Patten - Papers of Brian Patten - 1946-2016
This collection of working and personal papers dates from Patten's childhood to the time immediately before deposit in 2007. It gives much insight into his working practices and includes many manuscript, typescripts and notebooks containing various drafts of his poetry, plays, books for children and...

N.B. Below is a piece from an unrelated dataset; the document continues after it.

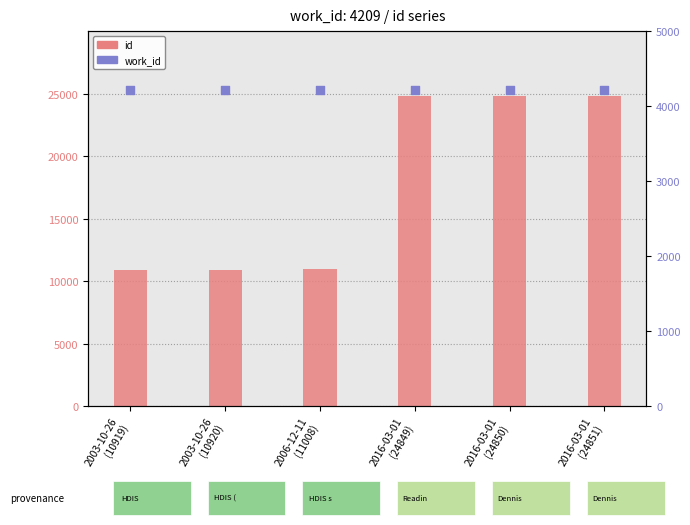

Which series has the largest Y range (max minus min)?

id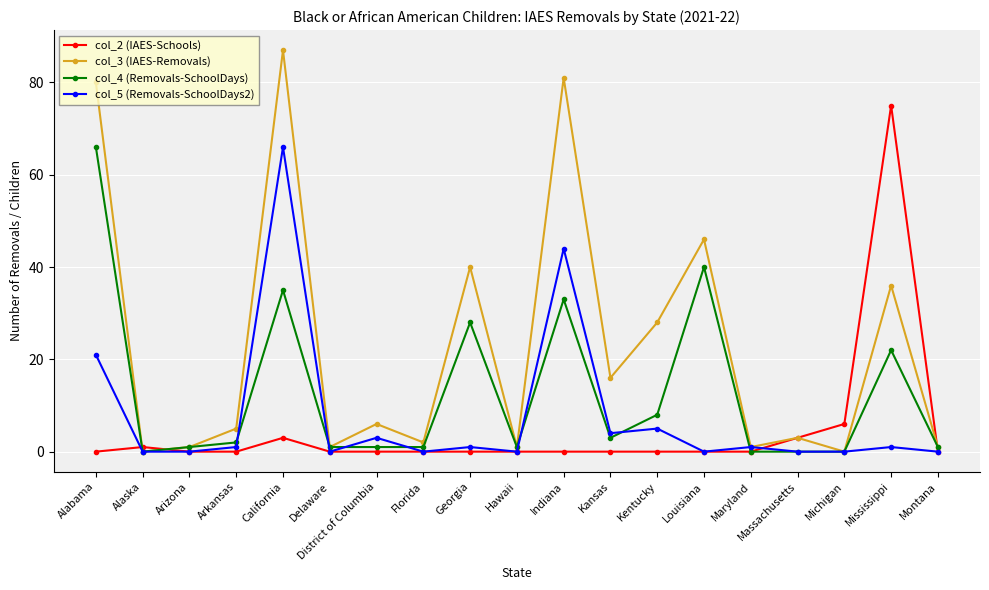

The col_5 (Removals-SchoolDays2) series shows 40 at Alaska. True or false?

False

|Archive level description:||Fonds|
|Physical Description:||11 subfonds: 60 boxes; oversize folders.|
|Summary:||This collection of working and personal papers dates from Patten's childhood to the time immediately before deposit in 2007. It gives much insight into his working practices and includes many manuscript, typescripts and notebooks containing various drafts of his poetry, plays, books for children and work for television and radio. There is a small but significant series of handmade typescript poetry booklets featuring Patten's early poetry, these are precursor's to his later published magazine Underdog. There is an important series of correspondence with letters from literary figures such as Allan Ginsberg, Philip Larkin, John Betjemen and Ted Hughes, amongst many others. Included with the collection is also a series of printed books is this collection for which see the printed book catalogue at SPEC Patten.|
|Accruals:||Future accruals are expected.|
|Access Conditions:||Patten/10 is closed to access indefinitely.|
The archive has been arranged as follows:
|Finding Aids:||A copy of this finding aid is available for consultation in the reading room.|
|Related Material:||Researchers may also be interested in The Papers of Roger McGough, The Papers of Adrian Henri: Part I and The Papers of Adrian Henri: Part II, also held by Special Collections and Archives.|
|Access Restrictions:||Reproduction and Licensing Rules are available on request.|
Brian Patten was born in Liverpool in 1946 and educated at Sefton Park Secondary Modern School. In 1961 he took up a position as a cub reporter for the Bootle Times. He began to attend and perform poetry at various Liverpool venues, during which time he met Roger McGough and Adrian Henri. In 1962 Patten began to publish his poetry magazine Underdog, in which his own, McGough's and Henri's early poetry first appears. In 1963 Patten left his job on the Bootle Times and began to work full time as a writer. He remained in Liverpool during this time though travelled extensively in Europe. In 1967, aged 21 he published his first poetry collection Little Johnny's Confession (Allen & Unwin) and, along with Adrian Henri and Roger McGough, the poetry anthology The Mersey Sound: Penguin Modern Poets 10.
In 1969 Patten moved to London and in 1970 published his first book for children The Elephant and the Flower (Allen & Unwin). Amongst his many published works since are the anthologies Love Poems (Allen & Unwin, 1981), Storm Damage (Flamingo, 1995) and Selected Poems (Penguin Books, 2007). He has also written extensively for children and for the stage, television and radio. He has won several awards, including an award from the Mystery Writers of America Guild for Mr Moon's Last Case (1975) and a Cholmondeley Award in 2002 for The Blue and Green Ark: An Alphabet for Planet Earth (1999). In 2001 he was honoured with the Freedom of the City of Liverpool, along with Henri and McGough. He is Fellow of the Royal Society of Literature and of Liverpool University and John Moores University, Liverpool.
Patten lives in Devon and continues to write and perform his poetry. He is writer and presenter of the BBC Radio 4 series Lost Voices.